Democracy Support in Hard Places: Can We Do Better?
3 December 2021 01:00 - 02:30Virtual Event | Organised by Carnegie Endowment for International Peace | Held in https://youtu.be/Mx8bxFTeWUM in English
Contact details: [email protected]
Advancing respect for human rights
By hosting the forthcoming Summit for Democracy, the Biden administration has underscored its commitment to reinforcing democracy, human rights, and governance around the world and at home. Yet the challenges to this lofty objective are steep, and recent events in Afghanistan, Sudan, and beyond have laid bare the difficulty of building up democratic societies in conflict-affected states in particular.
While the U.S. government often approaches democracy support as a separate initiative from efforts to mitigate and stabilize conflicts, these two goals often overlap on the ground. What have we learned from these experiences? How should the United States approach issues of democracy in its implementation of the Global Fragility Act?
Join us as we take stock of lessons learned on international democracy support in conflict-affected contexts and discuss how to formulate a new playbook to assist democracies in fragile settings.
This event is being held in collaboration with International Republican Institute.
- Frances Z. Brown – Frances Z. Brown is a senior fellow and co-director of Carnegie’s Democracy, Conflict, and Governance Program, who previously worked at the White House, USAID, and in nongovernmental organizations. She writes on conflict, governance, and U.S. foreign policy.
- Rebecca Hamilton – Rebecca Hamilton is an associate professor of law at American University Washington College of Law and has spent her career working on atrocity prevention. Her scholarship draws on her experience in the prosecution of genocide, war crimes, and crimes against humanity, as well as her work in conflict zones as a foreign correspondent.
- Aarya Nijat – Aarya Nijat is the program officer for the Center for International Private Enterprise’s programs in South Asia, with a thematic focus on democratic governance, anticorruption, enterprise ecosystems and business advocacy. A published policy analyst on governance and women’s leadership in Afghanistan, she previously ran a research firm in Kabul and supported an Afghan civil service reform project, focused on financial digitization, through the University of California San Diego.
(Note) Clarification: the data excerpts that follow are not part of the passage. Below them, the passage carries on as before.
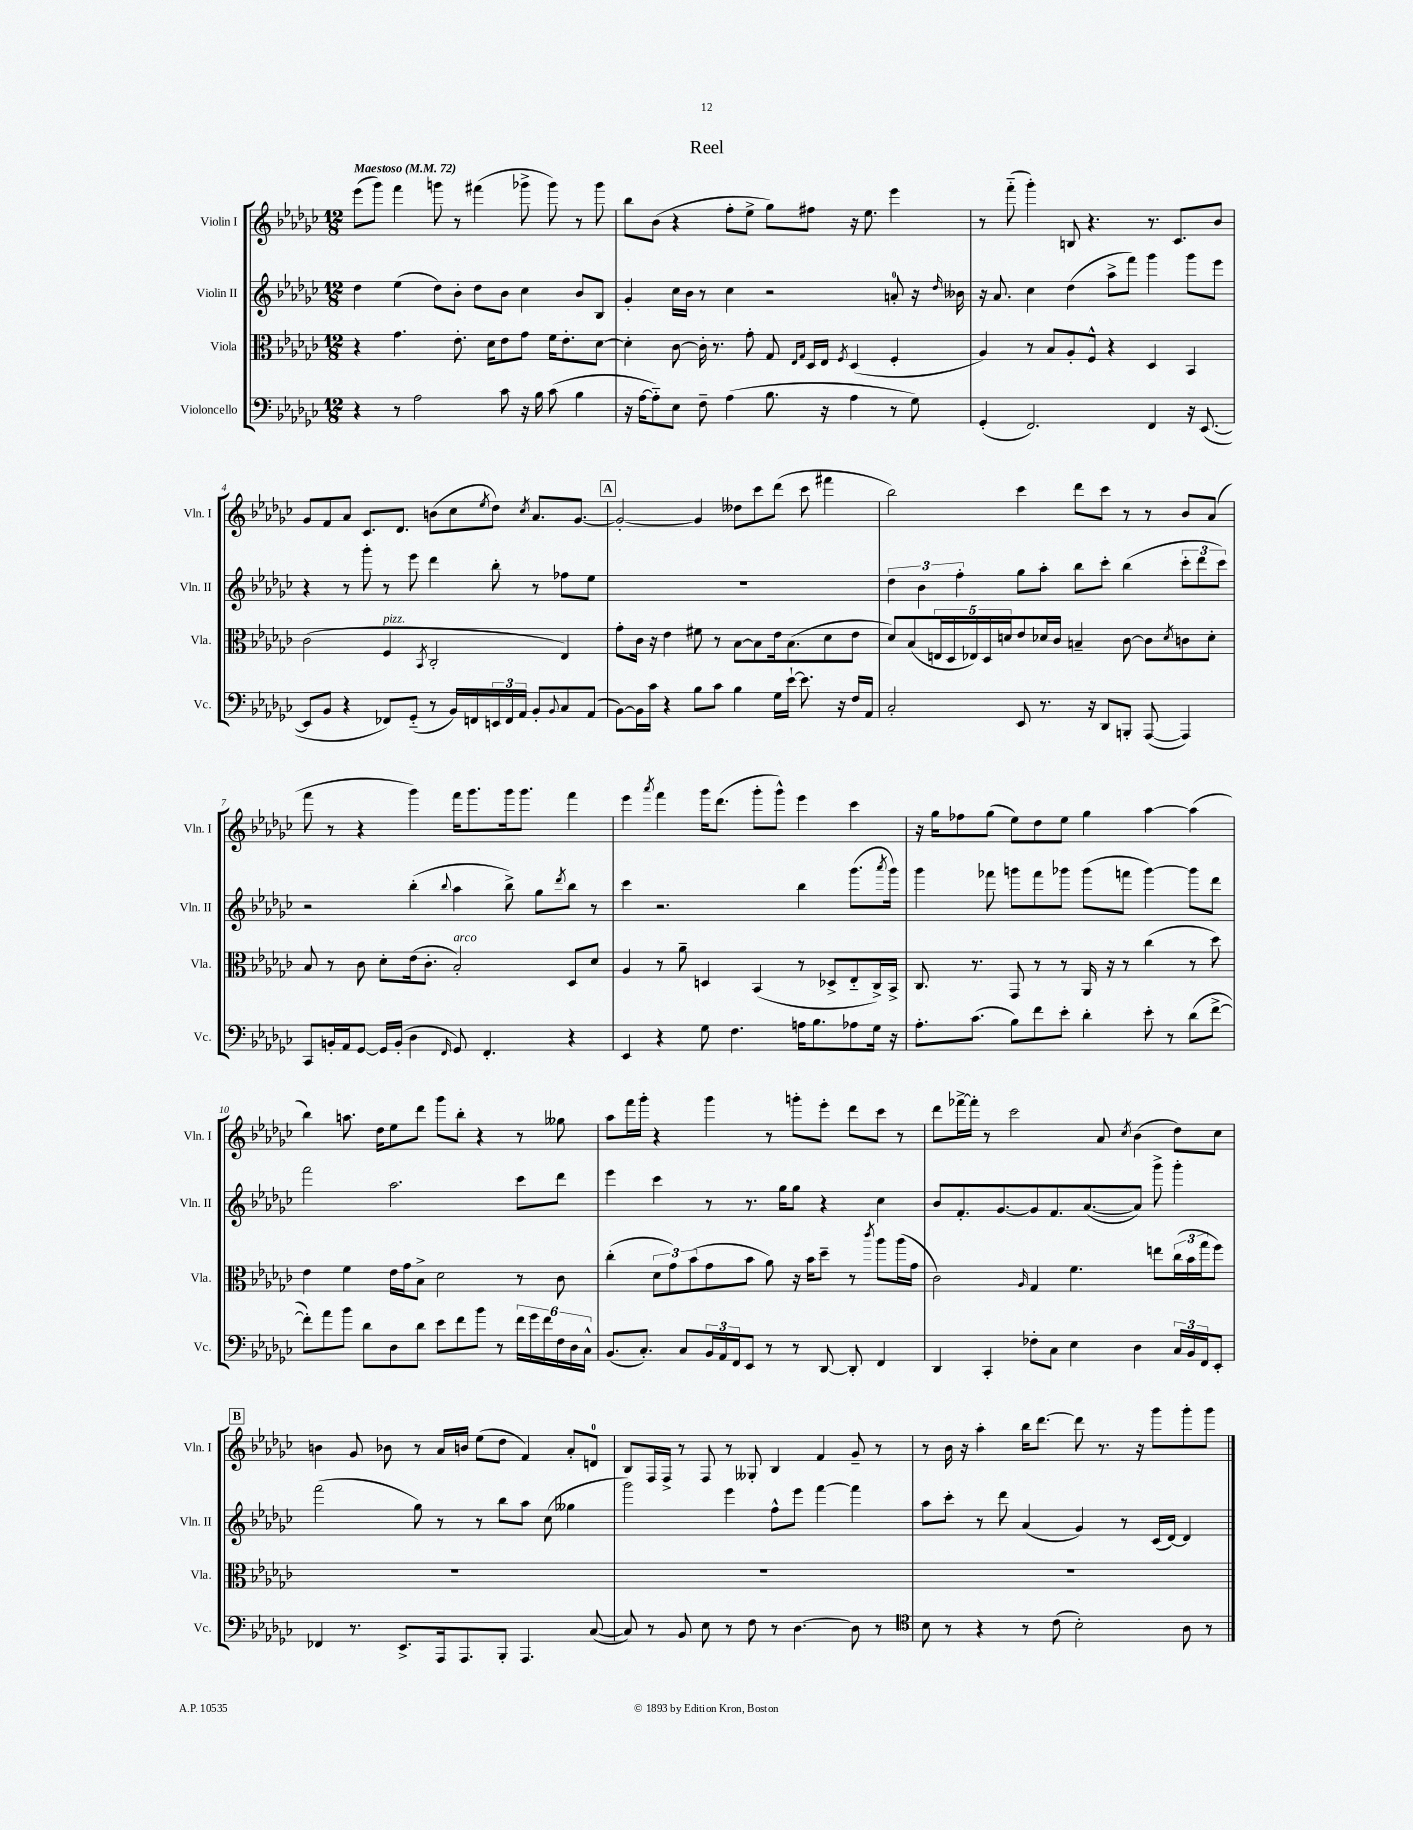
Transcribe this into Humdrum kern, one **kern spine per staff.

**kern	**kern	**kern	**kern
*staff4	*staff3	*staff2	*staff1
*clefF4	*clefC3	*clefG2	*clefG2
*k[b-e-a-d-g-c-]	*k[b-e-a-d-g-c-]	*k[b-e-a-d-g-c-]	*k[b-e-a-d-g-c-]
*M12/8	*M12/8	*M12/8	*M12/8
*MM72	*MM72	*MM72	*MM72
4r	4r	4dd-	(8eee-
.	.	.	8ggg-)
8r	4.g-	(4ee-	4fff
2A-	.	.	.
.	.	8dd-)	8ggg
.	8.e-'	8b-'	8r
.	.	8dd-	(4fff#
.	16d-	.	.
8c-	8e-	8b-	.
16r	8g-	4cc-	8ggg-^
16B-	.	.	.
(8c-	16f	.	8ggg-)
.	8.e-'	.	.
4B-	.	8b-	8r
.	[8d-	8B-	8ggg-
=	=	=	=
16r	4d-']	4g-'	8bb-
[16A-	.	.	.
8A-'~])	.	.	(8b-
8E-	[8c-	16cc-	4r
.	.	16b-	.
8F~	16c-']	8r	.
.	8.r	.	.
(4A-	.	4cc-	8ff'
.	8g-'	.	8ee-^
8.B-	8G-	2r	8gg-)
.	16qqE-	.	.
.	16qqG-	.	.
.	16D-	.	8ff#
16r	16E-	.	.
.	8qF	.	.
4A-	(4D-	.	16r
.	.	.	8.ee-
8r	4F'	8a'	4eee-
8G-)	.	16r	.
.	.	16qqdd-	.
.	.	16b--	.
=	=	=	=
(4GG-'	4A-)	16r	8r
.	.	8.a-	.
.	.	.	(8fff'~
2.FF)	8r	4cc-	4ggg-')
.	8B-	.	.
.	8A-'	(4dd-	8B
.	8F^^	.	4.r
.	4r	8aa-^	.
.	.	8fff)	.
4FF	4D-	4ggg-	8.r
.	.	.	8.c-
16r	4BB-	8ggg-	.
([8.EE-	.	.	.
.	.	8eee-	8b-
=	=	=	=
8EE-]	(2c-	4r	8g-
8BB-	.	.	8f
4r	.	8r	8a-
.	.	8ggg-'	8.c-
8FF-)	4F	8r	.
.	.	.	8.d-
(8GG-'~	.	8eee-	.
.	8qBB-	.	.
8r	2C-'	4ddd-	(8b
16BB-)	.	.	8cc-
16FF	.	.	.
.	.	.	8qee-
24EE	.	8bb-'	8dd-)
24FF	.	.	.
24AA-	.	.	.
.	.	.	8qcc-
8BB-'	.	8r	8.a-
8qqBB-	.	.	.
8C-	4E-)	8ff-	.
.	.	.	[8.g-
(8AA-	.	8ee-	.
=	=	=	=
[8BB-)	8g-'	1.r	2g-'_
16BB-]	16c-	.	.
16c-	16r	.	.
4r	4e-	.	.
8B-	8f#	.	4g-]
8c-	8r	.	.
4B-	[8B-	.	8dd--
.	8B-]	.	8ccc-
16G-	16e-	.	(8ddd-
[16e-`	(8.B-	.	.
8.e-]	.	.	8ccc-
.	8d-	.	4fff#
16r	.	.	.
16F	8e-	.	.
16AA-	.	.	.
=	=	=	=
2C-'	8d-)	6dd-	2bb-)
.	(8B-	.	.
.	.	6b-	.
.	20E	.	.
.	20D-	.	.
.	.	6ff'	.
.	20E-)	.	.
.	20D-	.	.
.	20d	.	.
8EE-	8e-	8gg-	4ccc-
8.r	16d-	8aa-'	.
.	16c-	.	.
.	4B~	8bb-	8ddd-
16r	.	.	.
8DD-	.	8ccc-'	8ccc-
8BBB'	[8c-	(4bb-	8r
([8AAA-	8c-]	.	8r
.	8qd-	.	.
4AAA-])	8c	12ccc-'	8b-
.	.	12ddd-	.
.	8d-'	.	(8a-
.	.	12ccc-)	.
=	=	=	=
8CC-	8B-	2r	8fff
16BB'	8r	.	8r
16AA-	.	.	.
[8GG-	8c-	.	4r
16GG-]	8d-'	.	.
(16BB'	.	.	.
4D-	(16e-	(4bb-'	4ggg-)
.	8.c-'	.	.
16qqFF	.	8qqbb-	.
8GG-)	2B-')	4aa-	16fff
.	.	.	8.ggg-
4.FF'	.	.	.
.	.	8bb-^)	16ggg-
.	.	.	8.ggg-
.	.	8gg-	.
.	.	8qddd-	.
4r	8D-	8bb-	4fff
.	8d-	8r	.
=	=	=	=
4EE-	4A-	4ccc-	4eee-
.	.	.	8qaaa-
4r	8r	2.r	4fff
.	8a-~	.	.
8G-	4D	.	16ggg-
.	.	.	(8.ddd-
4.F	.	.	.
.	(4BB-	.	8ggg-'
.	.	.	8ggg-^^)
16A	8r	4bb-	4eee-
8.B-	.	.	.
.	8D-^	.	.
8A-	8E-'~	(8.ggg-	4ccc-
16G-	16C-^)	.	.
.	.	8qaaa-	.
16r	16BB-^	16ggg-)	.
=	=	=	=
8.A-'	8.C-	4ggg-	16r
.	.	.	16gg-
.	.	.	8ff-
(8.c-	8.r	.	.
.	.	8fff-	(8gg-
8B-)	8GG-	8ggg	8ee-)
8f	8r	8fff-	8dd-
8e-'	8r	8ggg-	8ee-
4d-'	16AA-	(8ggg-	4gg-
.	16r	.	.
.	8r	8fff	.
8e-'	(4cc-	[4ggg-)	[4aa-
8r	.	.	.
(8d-	8r	8ggg-]	(4aa-]
[8f^	8dd-)	8ddd-	.
=	=	=	=
8f'])	4e-	2fff	4bb-)
8a-	.	.	.
8b-	4f	.	8.aa
8d-	.	.	.
.	.	.	16dd-
8D-	16e-	2.aa-	8ee-
.	16g-	.	.
8d-	8B-^	.	8ddd-
8e-	2d-	.	8ggg-
8f	.	.	8bb-'
8b-	.	.	4r
8r	.	.	.
24f	8r	8ccc-	8r
24g-	.	.	.
24f	.	.	.
24F	8c-	8ddd-	8gg--
24D-	.	.	.
24C-^^	.	.	.
=	=	=	=
(8.BB-	(4cc-'	4eee-	8aa-
.	.	.	16fff
8.C-')	.	.	16ggg-'
.	12d-	4ccc-	4r
.	12g-)	.	.
8C-	.	.	.
.	(12b-	.	.
24BB-	8g-	8r	4ggg-
24AA-	.	.	.
24FF	.	.	.
8EE-	8b-	8.r	.
8r	8a-)	.	8r
.	.	16gg-	.
8r	16r	8gg-	8ggg'
.	16b-	.	.
[8DD-	8dd-~	4r	8eee-'
8DD-']	8r	.	8ddd-
.	8qccc-	.	.
4FF	8aa-	4cc-	8ccc-
.	(16aa-	.	8r
.	16g-	.	.
=	=	=	=
4DD-	2c-)	8b-	8ddd-
.	.	8.f'	[16fff-^
.	.	.	16fff-']
4CC-'	.	.	8r
.	.	[8.g-	.
.	.	.	2ccc-
.	16qqA-	.	.
8F-'	4G-	8g-]	.
8C-	.	8.f	.
4E-	4.f	.	.
.	.	([8.a-	.
.	.	.	8a-
.	.	.	8qcc-
4D-	.	8a-])	(4b-
.	8ee	8ggg-^	.
24C-	(24cc-	4ggg-'	8dd-)
24BB-	24b-	.	.
24FF	24gg-	.	.
8EE-'	8ff)	.	8cc-
=	=	=	=
4FF-	1.r	(2fff	4b
8.r	.	.	8g-
.	.	.	8b-
8.EE-^	.	.	.
.	.	8gg-)	8r
16AAA-	.	8r	16a-
8.AAA-	.	.	16b
.	.	8r	(8ee-
8BBB-'	.	8bb-	8dd-
4.AAA-	.	8aa-	4f)
.	.	(8cc-	.
.	.	4gg--	8a-'
([8C-	.	.	8d
=	=	=	=
8C-])	1.r	2ggg-)	8B-
8r	.	.	16F
.	.	.	16F^
8BB-	.	.	8r
8E-	.	.	8F
8r	.	4eee-	8r
8F	.	.	8G--'
8r	.	8ff^^	4B-
[4.D-	.	8eee-	.
.	.	[4fff	4f
8D-]	.	4fff]	8g-~
8r	.	.	8r
=	=	=	=
*clefC4	*	*	*
8B-	1.r	8aa-	8r
8r	.	8ccc-'	16b-
.	.	.	16r
4r	.	8r	4aa-'
.	.	8ddd-	.
8r	.	(4a-	16bb-
.	.	.	[8.ddd-
(8c-	.	.	.
2B-')	.	4g-)	8ddd-]
.	.	.	8.r
.	.	8r	.
.	.	.	16r
.	.	(16c-	8ggg-
.	.	[16d-)	.
8A-	.	4d-]	8ggg-'
8r	.	.	8ggg-
==	==	==	==
*-	*-	*-	*-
- Patrick Quirk – Patrick Quirk is the senior director for strategy, research, and the Center for Global Impact at the International Republican Institute (IRI), a nonprofit, nonpartisan organization committed to advancing democracy and governance worldwide. Concurrent to serving at IRI, he is a nonresident fellow in the Atlantic Council’s Scowcroft Center for Strategy and Security and an adjunct professor at Georgetown University.
- Scott Worden – Scott Worden is the director of Afghanistan and Central Asia Programs at the U.S. Institute of Peace. He has an extensive background in reconstruction, development, democracy and governance, and public policy; as well as extensive regional expertise on Afghanistan and Pakistan.
- Uzra Zeya – Uzra Zeya is the under secretary for civilian security, democracy, and human rights at the U.S. Department of State. From 2019 to 2021, she served as president and CEO of the Alliance for Peacebuilding, a nonpartisan global network of more than 130 organizations working in more than 180 countries to end conflict by peaceful means.